Information:
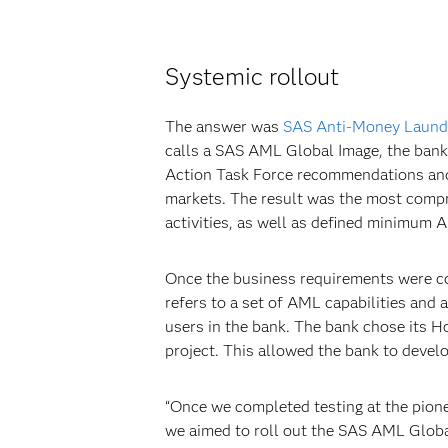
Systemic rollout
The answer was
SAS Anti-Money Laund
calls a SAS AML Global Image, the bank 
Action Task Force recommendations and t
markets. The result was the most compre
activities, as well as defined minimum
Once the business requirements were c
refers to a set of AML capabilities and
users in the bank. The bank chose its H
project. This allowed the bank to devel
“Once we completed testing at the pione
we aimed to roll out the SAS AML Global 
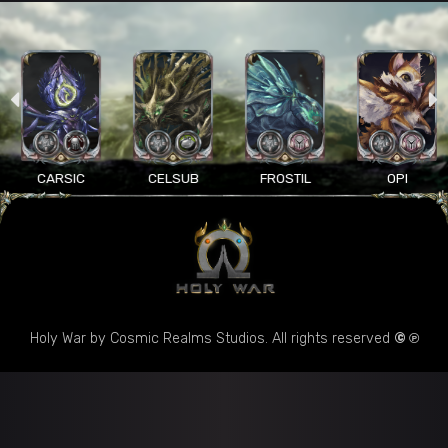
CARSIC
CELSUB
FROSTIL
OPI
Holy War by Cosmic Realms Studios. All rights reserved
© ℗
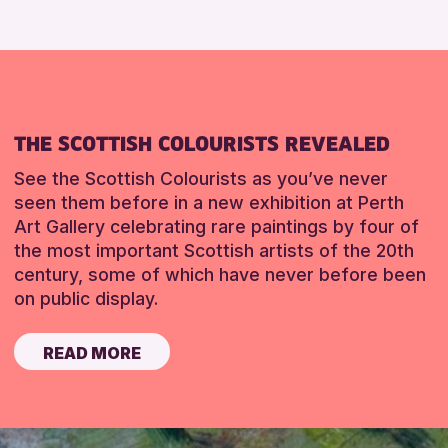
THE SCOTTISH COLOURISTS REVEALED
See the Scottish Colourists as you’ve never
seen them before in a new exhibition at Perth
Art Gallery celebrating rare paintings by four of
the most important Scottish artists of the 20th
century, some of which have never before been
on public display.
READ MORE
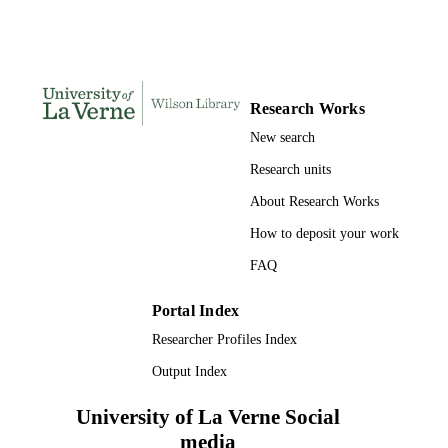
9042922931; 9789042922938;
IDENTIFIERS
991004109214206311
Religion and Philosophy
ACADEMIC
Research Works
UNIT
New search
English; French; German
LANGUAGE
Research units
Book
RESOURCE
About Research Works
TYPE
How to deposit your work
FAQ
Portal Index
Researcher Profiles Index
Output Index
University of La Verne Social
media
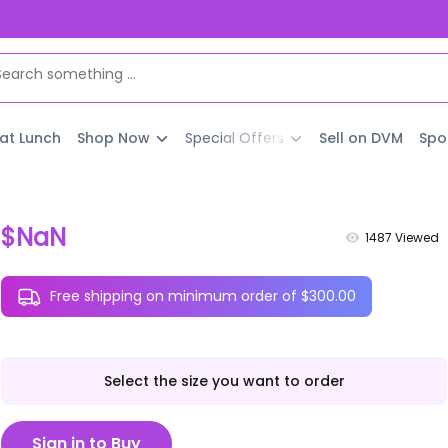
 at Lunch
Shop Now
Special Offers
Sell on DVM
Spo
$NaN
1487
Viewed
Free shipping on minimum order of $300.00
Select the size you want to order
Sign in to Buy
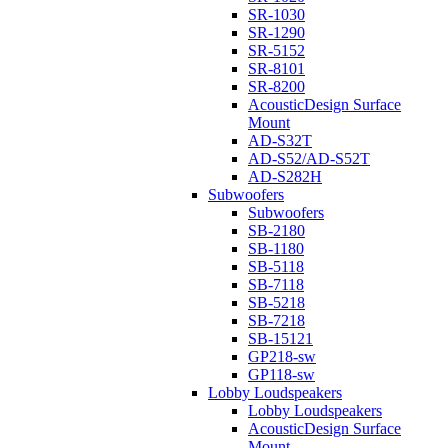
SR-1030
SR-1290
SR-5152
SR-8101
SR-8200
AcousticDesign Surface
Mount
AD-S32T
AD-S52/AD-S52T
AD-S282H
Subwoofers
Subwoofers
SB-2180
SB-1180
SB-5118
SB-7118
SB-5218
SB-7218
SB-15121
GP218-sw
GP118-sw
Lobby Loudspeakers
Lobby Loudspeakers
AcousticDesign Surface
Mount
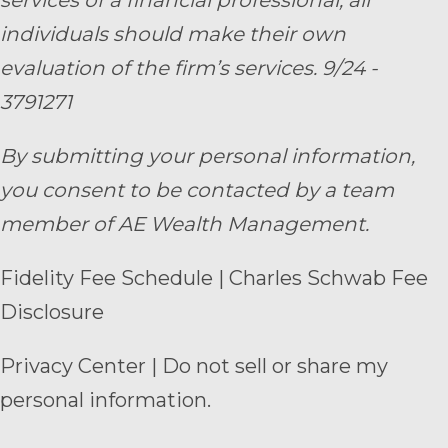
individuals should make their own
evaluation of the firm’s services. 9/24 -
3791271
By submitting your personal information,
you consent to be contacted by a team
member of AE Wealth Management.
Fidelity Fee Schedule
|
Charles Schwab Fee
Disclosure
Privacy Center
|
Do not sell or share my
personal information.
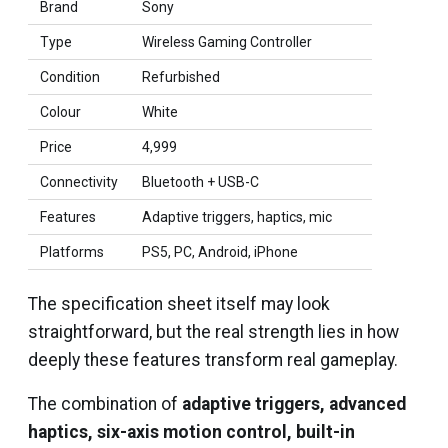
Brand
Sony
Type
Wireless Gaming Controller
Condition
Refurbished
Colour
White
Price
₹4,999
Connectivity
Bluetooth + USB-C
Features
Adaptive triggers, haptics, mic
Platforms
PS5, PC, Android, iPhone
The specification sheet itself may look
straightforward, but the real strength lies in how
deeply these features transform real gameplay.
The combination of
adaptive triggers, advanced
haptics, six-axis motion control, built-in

Task objective:
Taking the entries above, extract every line from the one bearing "users in the bank. The bank chose its H" through the one bearing "Art Gallery celebrating", exactly, with no pictures.

Answer for this exercise:
users in the bank. The bank chose its H
project. This allowed the bank to devel
“Once we completed testing at the pione
we aimed to roll out the SAS AML Global 
CARSIC
CELSUB
FROSTIL
OPI
Holy War by Cosmic Realms Studios. All rights reserved
© ℗
THE SCOTTISH COLOURISTS REVEALED
See the Scottish Colourists as you’ve never
seen them before in a new exhibition at Perth
Art Gallery celebrating rare paintings by four of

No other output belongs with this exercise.